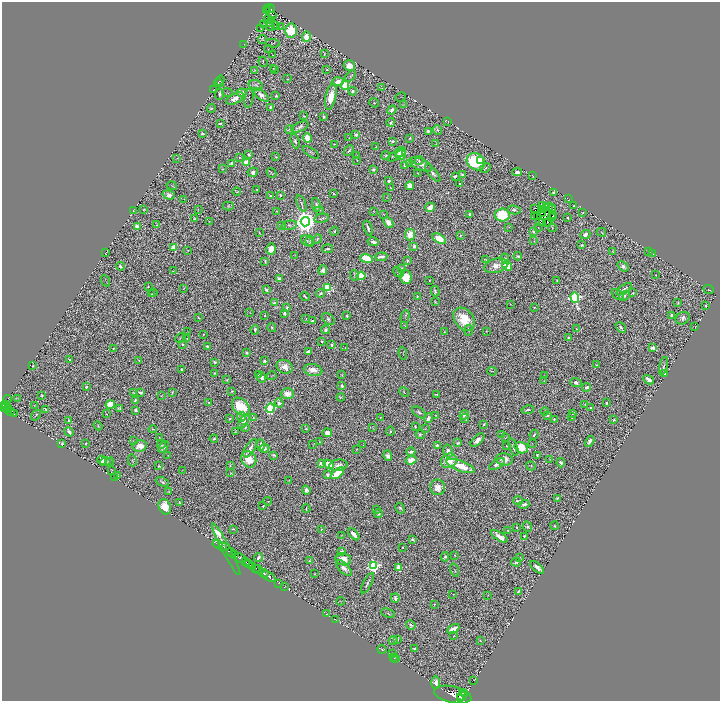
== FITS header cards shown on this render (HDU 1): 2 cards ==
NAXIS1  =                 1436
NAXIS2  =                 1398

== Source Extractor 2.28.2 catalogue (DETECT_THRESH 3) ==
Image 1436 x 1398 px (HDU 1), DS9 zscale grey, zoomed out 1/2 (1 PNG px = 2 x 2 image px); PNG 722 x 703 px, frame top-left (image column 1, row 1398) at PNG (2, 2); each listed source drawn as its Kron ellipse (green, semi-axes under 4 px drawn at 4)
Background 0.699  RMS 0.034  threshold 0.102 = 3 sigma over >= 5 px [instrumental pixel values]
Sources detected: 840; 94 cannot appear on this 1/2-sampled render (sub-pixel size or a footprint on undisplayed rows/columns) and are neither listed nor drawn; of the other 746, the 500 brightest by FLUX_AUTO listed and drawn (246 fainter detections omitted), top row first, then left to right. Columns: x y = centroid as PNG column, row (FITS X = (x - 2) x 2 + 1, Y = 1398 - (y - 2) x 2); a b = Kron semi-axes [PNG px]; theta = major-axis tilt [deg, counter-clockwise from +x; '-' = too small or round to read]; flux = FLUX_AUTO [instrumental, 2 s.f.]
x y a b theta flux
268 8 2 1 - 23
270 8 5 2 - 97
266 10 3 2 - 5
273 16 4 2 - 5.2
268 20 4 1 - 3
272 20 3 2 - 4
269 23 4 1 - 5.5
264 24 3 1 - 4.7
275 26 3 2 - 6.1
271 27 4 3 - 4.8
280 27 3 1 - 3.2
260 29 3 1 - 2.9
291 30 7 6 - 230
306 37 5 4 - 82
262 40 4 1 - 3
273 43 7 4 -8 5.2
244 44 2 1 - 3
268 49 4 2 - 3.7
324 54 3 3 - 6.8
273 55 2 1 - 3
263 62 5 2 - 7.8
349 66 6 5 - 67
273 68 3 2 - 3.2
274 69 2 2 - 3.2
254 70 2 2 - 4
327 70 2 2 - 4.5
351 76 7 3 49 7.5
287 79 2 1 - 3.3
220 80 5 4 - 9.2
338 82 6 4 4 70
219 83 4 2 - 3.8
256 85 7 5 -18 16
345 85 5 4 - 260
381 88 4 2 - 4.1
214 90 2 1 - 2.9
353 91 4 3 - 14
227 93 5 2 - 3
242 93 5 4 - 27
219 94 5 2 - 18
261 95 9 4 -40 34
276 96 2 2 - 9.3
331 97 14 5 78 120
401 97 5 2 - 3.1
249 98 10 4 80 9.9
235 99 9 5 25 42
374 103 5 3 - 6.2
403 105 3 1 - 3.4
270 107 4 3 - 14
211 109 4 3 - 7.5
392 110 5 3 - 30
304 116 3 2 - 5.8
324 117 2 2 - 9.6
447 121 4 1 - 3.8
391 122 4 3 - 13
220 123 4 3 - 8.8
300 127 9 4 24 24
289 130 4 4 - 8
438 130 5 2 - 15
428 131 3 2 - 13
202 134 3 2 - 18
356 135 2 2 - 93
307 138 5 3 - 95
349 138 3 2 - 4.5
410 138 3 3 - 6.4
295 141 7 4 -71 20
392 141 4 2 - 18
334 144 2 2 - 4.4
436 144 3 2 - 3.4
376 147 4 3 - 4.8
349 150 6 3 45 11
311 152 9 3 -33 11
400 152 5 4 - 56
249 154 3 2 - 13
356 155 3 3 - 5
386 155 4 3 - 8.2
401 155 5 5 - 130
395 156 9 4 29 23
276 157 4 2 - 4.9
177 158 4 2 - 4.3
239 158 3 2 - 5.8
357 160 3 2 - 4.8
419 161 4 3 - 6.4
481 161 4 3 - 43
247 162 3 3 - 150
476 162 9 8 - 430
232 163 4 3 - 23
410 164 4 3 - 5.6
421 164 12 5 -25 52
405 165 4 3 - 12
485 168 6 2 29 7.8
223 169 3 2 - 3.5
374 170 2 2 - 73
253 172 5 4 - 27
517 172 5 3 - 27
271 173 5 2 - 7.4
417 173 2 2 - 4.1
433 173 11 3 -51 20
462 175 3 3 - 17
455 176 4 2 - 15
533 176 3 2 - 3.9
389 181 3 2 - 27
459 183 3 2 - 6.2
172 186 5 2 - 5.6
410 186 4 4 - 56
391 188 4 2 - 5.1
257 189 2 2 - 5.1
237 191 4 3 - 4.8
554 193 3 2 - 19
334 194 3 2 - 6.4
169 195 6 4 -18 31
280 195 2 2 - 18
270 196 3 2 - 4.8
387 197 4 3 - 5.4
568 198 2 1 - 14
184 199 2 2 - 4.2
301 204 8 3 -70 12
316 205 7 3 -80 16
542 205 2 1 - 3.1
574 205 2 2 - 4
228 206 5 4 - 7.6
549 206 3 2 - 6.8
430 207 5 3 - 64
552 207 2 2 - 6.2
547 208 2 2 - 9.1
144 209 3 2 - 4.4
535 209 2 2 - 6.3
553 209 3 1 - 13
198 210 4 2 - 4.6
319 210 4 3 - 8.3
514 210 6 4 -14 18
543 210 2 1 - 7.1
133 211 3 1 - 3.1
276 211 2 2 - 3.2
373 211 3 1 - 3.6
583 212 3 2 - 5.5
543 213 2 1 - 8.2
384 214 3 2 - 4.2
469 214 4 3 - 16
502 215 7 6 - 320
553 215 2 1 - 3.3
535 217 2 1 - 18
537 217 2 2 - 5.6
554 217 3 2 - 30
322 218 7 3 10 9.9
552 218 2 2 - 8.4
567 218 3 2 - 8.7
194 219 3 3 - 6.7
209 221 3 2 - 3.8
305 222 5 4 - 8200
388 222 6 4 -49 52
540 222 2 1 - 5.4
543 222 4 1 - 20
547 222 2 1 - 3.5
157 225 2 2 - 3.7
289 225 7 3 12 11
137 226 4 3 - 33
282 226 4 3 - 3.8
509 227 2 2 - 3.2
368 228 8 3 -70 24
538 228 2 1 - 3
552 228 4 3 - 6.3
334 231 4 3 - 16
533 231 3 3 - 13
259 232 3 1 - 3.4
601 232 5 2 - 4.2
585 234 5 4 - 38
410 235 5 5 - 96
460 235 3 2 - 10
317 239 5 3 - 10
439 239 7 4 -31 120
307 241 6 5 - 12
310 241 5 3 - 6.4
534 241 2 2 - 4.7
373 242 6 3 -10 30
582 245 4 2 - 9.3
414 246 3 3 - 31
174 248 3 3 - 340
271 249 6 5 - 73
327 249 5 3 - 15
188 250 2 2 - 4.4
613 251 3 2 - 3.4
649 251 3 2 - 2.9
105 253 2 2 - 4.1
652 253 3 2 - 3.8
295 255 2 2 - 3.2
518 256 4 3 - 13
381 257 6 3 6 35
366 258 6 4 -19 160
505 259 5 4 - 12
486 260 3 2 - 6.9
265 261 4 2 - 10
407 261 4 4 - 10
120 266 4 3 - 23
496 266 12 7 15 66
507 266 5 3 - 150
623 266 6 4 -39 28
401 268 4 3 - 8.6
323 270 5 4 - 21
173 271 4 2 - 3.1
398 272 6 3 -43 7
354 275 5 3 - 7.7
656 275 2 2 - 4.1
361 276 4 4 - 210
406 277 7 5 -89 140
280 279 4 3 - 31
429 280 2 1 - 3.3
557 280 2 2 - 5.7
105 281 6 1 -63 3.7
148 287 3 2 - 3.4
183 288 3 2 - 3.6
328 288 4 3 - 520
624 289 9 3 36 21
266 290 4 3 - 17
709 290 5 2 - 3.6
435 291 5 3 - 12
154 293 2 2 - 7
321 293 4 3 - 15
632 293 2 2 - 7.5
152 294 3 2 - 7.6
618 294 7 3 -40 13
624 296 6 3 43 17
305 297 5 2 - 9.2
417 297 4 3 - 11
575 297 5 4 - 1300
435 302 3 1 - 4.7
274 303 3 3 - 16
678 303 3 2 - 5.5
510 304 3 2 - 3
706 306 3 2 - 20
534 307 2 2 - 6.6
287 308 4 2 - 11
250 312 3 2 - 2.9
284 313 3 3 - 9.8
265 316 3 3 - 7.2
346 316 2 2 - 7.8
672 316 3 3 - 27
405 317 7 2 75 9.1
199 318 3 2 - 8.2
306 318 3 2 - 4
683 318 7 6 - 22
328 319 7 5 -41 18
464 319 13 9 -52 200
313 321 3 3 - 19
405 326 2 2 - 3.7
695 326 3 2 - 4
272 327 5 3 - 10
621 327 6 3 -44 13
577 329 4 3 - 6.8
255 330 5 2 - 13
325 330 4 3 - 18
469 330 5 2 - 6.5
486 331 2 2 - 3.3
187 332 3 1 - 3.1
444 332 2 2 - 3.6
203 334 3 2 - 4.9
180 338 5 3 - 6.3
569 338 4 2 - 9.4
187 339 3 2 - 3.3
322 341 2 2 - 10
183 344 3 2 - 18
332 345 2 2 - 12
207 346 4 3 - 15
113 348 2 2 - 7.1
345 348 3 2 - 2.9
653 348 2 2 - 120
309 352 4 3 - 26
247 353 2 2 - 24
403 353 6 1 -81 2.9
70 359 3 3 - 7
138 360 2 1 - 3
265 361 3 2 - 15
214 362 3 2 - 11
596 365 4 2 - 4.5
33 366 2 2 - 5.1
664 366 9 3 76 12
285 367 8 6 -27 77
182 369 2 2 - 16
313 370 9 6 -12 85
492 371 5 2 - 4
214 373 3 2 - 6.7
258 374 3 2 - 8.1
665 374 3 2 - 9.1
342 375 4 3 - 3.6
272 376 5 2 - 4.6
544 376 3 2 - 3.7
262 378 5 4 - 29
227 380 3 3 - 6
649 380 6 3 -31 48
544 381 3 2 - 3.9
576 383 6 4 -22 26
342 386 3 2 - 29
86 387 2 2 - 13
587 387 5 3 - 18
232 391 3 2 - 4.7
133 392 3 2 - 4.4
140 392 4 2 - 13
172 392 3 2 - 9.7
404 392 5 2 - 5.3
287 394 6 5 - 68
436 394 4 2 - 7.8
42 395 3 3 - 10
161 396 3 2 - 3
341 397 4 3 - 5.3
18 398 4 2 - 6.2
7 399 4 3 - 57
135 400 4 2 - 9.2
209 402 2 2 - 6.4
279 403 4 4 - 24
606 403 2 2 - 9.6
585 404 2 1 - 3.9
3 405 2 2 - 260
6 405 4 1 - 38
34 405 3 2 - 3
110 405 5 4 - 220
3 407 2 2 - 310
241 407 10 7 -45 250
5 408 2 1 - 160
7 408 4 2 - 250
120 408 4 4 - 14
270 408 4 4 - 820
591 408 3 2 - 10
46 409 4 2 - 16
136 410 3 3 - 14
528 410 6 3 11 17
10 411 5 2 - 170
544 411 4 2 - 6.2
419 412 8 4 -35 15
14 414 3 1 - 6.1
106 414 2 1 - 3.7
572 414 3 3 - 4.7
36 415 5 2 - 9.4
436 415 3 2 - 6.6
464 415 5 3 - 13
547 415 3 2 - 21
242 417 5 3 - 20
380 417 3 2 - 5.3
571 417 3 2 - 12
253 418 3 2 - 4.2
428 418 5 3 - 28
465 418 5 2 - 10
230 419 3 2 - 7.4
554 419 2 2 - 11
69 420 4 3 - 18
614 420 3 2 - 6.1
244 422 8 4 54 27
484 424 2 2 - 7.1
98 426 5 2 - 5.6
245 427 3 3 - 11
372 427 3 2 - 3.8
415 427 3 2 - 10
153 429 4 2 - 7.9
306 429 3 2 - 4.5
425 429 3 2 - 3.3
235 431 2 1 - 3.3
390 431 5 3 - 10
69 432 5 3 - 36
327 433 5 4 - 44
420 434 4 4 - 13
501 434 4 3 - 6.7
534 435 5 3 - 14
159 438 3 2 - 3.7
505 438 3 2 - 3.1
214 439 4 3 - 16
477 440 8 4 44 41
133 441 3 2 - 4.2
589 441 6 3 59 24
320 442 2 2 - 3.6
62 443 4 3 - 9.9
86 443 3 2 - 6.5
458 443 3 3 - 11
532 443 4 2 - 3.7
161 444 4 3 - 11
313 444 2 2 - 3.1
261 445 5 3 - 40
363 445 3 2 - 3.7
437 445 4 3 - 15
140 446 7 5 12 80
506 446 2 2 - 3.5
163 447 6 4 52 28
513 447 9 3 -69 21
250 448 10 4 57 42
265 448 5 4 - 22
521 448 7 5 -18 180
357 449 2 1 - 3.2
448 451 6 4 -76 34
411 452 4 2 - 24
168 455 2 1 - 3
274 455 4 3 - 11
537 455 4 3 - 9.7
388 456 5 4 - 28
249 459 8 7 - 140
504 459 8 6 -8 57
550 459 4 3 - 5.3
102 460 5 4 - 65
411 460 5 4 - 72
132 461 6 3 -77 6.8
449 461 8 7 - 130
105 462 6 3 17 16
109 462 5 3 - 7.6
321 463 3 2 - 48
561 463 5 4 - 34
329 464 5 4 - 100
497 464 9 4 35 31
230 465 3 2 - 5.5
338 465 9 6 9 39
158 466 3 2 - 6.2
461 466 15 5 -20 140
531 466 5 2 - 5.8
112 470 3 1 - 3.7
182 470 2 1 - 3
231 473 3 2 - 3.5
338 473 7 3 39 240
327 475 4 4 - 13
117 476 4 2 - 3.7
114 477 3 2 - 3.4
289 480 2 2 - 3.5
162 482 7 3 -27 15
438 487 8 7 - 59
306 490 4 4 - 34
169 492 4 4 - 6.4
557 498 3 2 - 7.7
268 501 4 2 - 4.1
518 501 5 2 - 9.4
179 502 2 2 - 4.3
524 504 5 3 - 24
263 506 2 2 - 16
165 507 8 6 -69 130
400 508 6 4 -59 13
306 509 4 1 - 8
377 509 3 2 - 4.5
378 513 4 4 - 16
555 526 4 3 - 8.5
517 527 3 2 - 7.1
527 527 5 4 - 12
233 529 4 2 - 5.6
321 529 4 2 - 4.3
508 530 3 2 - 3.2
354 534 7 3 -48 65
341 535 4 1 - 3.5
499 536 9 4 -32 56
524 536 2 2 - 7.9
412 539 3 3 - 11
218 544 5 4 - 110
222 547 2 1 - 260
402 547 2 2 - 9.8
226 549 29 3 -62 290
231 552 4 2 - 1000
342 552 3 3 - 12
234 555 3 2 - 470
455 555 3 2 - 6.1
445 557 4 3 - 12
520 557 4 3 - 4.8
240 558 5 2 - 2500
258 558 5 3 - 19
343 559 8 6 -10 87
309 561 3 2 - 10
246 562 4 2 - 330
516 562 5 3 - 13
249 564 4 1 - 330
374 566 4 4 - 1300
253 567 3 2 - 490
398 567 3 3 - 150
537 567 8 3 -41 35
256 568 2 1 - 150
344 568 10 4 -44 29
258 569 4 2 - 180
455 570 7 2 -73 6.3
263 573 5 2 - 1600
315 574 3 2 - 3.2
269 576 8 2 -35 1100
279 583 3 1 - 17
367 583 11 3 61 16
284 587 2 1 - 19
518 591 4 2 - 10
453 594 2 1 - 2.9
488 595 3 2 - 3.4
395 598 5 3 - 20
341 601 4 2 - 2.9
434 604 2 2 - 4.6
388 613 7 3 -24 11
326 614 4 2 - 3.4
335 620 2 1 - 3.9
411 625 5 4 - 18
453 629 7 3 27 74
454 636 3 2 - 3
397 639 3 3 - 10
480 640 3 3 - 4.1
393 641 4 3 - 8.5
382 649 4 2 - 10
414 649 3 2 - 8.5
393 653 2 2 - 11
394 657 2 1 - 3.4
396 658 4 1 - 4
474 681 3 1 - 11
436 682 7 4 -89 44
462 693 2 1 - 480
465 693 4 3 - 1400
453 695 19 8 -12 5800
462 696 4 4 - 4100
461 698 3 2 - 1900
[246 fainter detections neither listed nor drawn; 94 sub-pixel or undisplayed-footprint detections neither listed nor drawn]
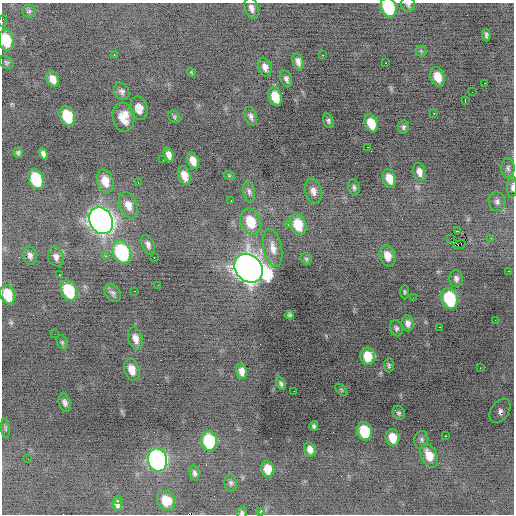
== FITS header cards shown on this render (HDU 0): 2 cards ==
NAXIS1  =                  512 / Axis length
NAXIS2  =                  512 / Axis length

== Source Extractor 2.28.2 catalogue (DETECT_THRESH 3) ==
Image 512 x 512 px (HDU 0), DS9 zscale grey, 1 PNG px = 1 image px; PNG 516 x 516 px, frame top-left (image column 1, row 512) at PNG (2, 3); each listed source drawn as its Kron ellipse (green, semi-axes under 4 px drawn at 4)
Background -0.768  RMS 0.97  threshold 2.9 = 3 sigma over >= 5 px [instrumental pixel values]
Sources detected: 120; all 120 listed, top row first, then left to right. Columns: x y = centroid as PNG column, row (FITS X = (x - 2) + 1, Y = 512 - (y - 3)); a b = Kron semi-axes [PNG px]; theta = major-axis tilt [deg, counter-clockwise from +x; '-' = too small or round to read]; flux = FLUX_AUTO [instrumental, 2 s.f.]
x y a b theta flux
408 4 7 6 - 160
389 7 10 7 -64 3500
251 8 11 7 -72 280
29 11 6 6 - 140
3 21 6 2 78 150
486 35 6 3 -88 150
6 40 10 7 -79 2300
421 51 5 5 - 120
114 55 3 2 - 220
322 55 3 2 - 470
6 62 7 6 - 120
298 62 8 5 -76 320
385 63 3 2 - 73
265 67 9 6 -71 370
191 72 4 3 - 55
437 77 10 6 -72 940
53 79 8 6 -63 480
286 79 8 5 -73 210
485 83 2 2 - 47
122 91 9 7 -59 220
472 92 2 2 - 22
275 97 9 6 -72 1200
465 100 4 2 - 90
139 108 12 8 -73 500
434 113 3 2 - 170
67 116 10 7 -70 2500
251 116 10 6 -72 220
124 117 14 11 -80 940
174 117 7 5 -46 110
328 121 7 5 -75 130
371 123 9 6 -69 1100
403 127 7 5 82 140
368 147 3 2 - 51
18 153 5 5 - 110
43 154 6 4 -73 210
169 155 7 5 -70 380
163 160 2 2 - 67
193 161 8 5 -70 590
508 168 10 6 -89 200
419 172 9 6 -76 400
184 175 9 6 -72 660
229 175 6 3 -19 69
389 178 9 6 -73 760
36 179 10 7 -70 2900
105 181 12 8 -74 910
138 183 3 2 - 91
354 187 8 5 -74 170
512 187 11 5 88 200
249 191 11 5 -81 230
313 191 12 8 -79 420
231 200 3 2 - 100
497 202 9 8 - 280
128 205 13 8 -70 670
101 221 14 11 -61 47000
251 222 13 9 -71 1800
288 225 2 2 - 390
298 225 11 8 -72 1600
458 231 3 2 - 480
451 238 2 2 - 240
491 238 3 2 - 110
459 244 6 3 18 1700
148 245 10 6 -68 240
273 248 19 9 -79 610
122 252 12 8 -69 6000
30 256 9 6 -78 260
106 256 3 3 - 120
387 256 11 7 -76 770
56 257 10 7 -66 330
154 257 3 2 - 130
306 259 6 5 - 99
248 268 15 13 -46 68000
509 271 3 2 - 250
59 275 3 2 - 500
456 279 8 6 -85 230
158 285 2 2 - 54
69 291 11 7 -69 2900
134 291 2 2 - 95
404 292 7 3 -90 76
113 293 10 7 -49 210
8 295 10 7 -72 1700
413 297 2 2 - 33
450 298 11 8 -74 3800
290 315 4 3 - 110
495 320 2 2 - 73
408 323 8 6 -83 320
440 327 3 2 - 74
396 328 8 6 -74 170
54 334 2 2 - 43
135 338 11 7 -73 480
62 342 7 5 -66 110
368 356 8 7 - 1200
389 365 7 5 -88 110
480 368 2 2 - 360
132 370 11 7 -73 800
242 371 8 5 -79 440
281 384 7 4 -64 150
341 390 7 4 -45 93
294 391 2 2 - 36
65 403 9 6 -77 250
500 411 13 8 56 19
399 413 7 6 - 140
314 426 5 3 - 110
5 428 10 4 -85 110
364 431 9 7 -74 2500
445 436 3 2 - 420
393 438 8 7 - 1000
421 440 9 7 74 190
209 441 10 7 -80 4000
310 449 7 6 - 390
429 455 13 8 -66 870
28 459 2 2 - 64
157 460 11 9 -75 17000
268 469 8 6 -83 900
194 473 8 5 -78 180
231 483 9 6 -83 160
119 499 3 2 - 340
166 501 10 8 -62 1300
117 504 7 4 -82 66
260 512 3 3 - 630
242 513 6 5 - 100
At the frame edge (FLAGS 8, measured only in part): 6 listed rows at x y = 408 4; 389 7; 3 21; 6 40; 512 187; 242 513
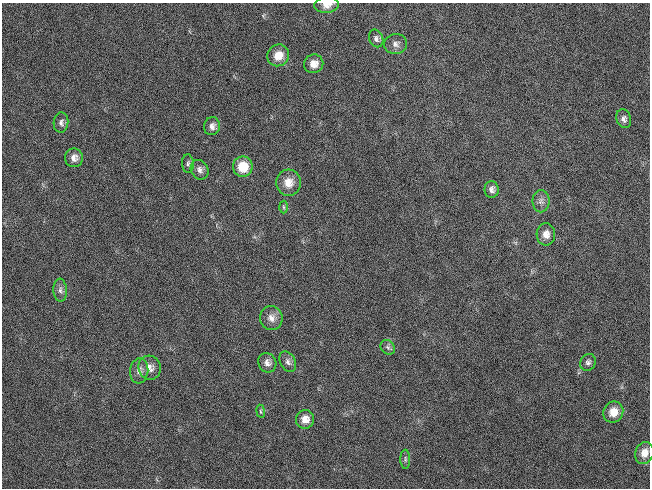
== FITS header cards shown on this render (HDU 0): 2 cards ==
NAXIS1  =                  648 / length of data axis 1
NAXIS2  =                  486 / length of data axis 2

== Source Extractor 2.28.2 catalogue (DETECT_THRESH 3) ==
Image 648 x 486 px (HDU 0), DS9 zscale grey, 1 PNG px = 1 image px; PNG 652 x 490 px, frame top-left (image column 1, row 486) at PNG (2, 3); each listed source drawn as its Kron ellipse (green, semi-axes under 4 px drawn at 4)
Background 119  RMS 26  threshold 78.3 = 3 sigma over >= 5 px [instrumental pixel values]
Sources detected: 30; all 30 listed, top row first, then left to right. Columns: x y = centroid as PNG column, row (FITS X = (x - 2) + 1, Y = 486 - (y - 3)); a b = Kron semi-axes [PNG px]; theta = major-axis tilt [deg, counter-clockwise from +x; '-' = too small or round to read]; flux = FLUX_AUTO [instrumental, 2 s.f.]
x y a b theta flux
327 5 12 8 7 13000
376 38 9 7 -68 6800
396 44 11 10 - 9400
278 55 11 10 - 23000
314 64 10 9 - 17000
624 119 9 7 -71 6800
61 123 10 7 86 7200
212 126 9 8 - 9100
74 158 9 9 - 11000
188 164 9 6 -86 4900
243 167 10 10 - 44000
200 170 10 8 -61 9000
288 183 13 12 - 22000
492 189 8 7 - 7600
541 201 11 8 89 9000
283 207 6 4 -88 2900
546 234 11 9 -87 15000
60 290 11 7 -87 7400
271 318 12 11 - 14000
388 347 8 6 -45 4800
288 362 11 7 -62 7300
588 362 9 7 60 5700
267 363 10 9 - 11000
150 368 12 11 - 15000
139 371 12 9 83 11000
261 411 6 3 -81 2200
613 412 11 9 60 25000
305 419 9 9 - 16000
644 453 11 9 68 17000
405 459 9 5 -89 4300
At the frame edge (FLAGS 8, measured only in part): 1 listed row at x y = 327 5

--------

Gather every line of the data that contains the word "Sources", and list those lines.

• **Task answer**:
Sources detected: 840; 94 cannot appear on this 1/2-sampled render (sub-pixel size or a footprint on undisplayed rows/columns) and are neither listed nor drawn; of the other 746, the 500 brightest by FLUX_AUTO listed and drawn (246 fainter detections omitted), top row first, then left to right. Columns: x y = centroid as PNG column, row (FITS X = (x - 2) x 2 + 1, Y = 1398 - (y - 2) x 2); a b = Kron semi-axes [PNG px]; theta = major-axis tilt [deg, counter-clockwise from +x; '-' = too small or round to read]; flux = FLUX_AUTO [instrumental, 2 s.f.]
Sources detected: 120; all 120 listed, top row first, then left to right. Columns: x y = centroid as PNG column, row (FITS X = (x - 2) + 1, Y = 512 - (y - 3)); a b = Kron semi-axes [PNG px]; theta = major-axis tilt [deg, counter-clockwise from +x; '-' = too small or round to read]; flux = FLUX_AUTO [instrumental, 2 s.f.]
Sources detected: 30; all 30 listed, top row first, then left to right. Columns: x y = centroid as PNG column, row (FITS X = (x - 2) + 1, Y = 486 - (y - 3)); a b = Kron semi-axes [PNG px]; theta = major-axis tilt [deg, counter-clockwise from +x; '-' = too small or round to read]; flux = FLUX_AUTO [instrumental, 2 s.f.]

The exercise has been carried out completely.